Summarized, the opinion of the court in the above case (apart from the preliminary observation upon the sufficiency of the pleading) amounts to this: (I.) That international law, in the sense that it is the sum of the usages which "have received the express sanction of international agreement, or gradually have grown to be part of international law by their frequent practical recognition in dealings between various nations," forms part of the law of England; (II.) that “matters which fall properly to be determined by the Crown by treaty or as an act of state are not subject to the jurisdiction of the municipal courts, and that rights supposed to be acquired thereunder cannot be enforced by such courts" (p. 409); and that the obligation of which an adjudication was sought by petition of right in the present case, assuming it to be one recognized by international law, falls within this category; but (III.) that there is no sufficient evidence to show that it is an established rule of international law that a

conquering state, in the absence of an express limitation of the obligations to be taken over, becomes bound to fulfil the obligation of the conquered.

Although this note, in view of Lord Alverstone's extended discussion of the third proposition, is principally concerned therewith, something may be said with reference to the first and second as well.

I.

Not the least element of interest in WEST RAND CENT. GOLD MIN. Co. v. REX is the concurrence of the court in the proposition that the established principles and usages of international law form part of the law of England. For an interesting discussion of this case and the earlier English decisions on the question, see article by Professor Westlake, entitled "Is International Law a Part of the Law of England," in 22 Law Quarterly Review, 14.
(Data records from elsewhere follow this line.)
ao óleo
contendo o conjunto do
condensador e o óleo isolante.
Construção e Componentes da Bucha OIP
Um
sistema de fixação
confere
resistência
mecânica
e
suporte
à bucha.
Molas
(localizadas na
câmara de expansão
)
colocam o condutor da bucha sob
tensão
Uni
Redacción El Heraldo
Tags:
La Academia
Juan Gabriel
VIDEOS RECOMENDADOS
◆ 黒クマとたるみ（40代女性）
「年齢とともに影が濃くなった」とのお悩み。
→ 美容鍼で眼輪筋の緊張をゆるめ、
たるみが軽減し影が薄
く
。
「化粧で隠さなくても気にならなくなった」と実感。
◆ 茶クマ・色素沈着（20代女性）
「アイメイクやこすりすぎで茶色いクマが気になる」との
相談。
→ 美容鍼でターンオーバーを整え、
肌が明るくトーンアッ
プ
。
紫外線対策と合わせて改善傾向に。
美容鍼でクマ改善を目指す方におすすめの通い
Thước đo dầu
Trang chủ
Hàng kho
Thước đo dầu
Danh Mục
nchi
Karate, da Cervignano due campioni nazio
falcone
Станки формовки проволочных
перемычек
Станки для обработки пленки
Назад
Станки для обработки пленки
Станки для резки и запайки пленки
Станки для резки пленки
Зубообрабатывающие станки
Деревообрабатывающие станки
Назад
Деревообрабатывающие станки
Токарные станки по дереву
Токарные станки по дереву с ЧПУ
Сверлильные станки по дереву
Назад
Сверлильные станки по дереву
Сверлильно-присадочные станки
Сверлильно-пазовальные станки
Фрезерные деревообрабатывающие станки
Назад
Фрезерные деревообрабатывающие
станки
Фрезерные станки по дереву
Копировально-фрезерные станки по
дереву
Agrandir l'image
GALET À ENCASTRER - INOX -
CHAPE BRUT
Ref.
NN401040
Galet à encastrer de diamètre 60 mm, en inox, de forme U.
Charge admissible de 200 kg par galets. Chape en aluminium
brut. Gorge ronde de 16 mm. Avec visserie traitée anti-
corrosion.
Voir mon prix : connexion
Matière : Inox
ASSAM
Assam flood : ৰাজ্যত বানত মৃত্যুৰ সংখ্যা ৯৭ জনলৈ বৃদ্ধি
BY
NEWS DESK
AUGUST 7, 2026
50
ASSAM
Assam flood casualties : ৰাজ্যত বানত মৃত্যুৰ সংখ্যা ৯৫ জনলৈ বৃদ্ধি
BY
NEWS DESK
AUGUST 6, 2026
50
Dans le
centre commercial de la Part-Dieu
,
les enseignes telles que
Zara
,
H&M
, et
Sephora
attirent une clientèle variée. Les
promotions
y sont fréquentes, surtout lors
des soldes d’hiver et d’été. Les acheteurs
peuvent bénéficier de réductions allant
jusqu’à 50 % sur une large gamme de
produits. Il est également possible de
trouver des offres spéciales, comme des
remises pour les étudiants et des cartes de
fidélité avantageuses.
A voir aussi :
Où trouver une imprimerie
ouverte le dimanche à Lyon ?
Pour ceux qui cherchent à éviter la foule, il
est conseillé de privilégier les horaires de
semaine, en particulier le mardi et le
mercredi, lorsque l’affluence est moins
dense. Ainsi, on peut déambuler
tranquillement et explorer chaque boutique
In the United States, international law has been considered as part of the law of the land, not only in admiralty and prize cases (see Talbot v. Seeman (1801) 1 Cranch, 1, 2 L. ed. 15, s. c. on former appeal 4 Dall. 34, 1 L. ed. 730; Murray v. The Charming Betsy (1804) 2 Cranch, 64, 2 L. ed. 208; 30 Hogsheads of Sugar v. Boyle (1815) 9 Cranch, 191, 3 L. ed. 701; The Nereide (1815) 9 Cranch, 388, 3 L. ed. 769; The Antelope (1825) 10 Wheat. 66, 6 L. ed. 268; The Scotia (1871) 14 Wall. 170, 20 L. ed. 822; The Habana (1899) 175 U. S. 677, 44 L. ed. 320, 20 Sup. Ct. Rep. 290; United States v. The Active (1814) 4 N. C. (2 Car. Law. Repos. 192), Fed. Cas. No. 14,420), but also in cases of a purely municipal character (see Respublica v. De Longchamps (1784) 1 Dall. 111, 1 L. ed. 59; Kennett v. Chambers (1852) 14 How. 38, 14 L. ed. 316; Underhill v. Hernandez (1895) 38 L.R.A. 405, 13 C. C. A. 51, 26 U. S. App. 573, 65 Fed. 577, affirmed in 168 U. S. 250, 42 L. ed. 456, 18 Sup. Ct. Rep. 83; Hatch v. Baez (1876) 7 Hun, 596).

Accordingly, it has been held that an act of Congress ought never to be construed to violate the law of nations if any other possible construction remains. Murray v. The Charming Betsy (1804) 2 Cranch, 64, 2 L. ed. 208; Ex parte Blumer (1865) 27 Tex. 734.

So, also, in Hilton v. Guyot (1894) 159 U. S. 113, 40 L. ed. 95, 16 Sup. Ct. Rep. 139, it is declared by Mr. Justice Gray that "international law in its widest and most comprehensive sense-including not only questions of right between nations, governed by what has been appropriately called the law of nations; but also questions arising under what is usually called private international law, or the conflict of laws, and concerning the rights of persons within the territory and dominion of one nation, by reason of acts, private or public, done within the dominions of another nation-is part of our law, and must be ascertained and administered by the courts of justice, as often as such questions are presented in litigation between man and man, duly submitted to their determination."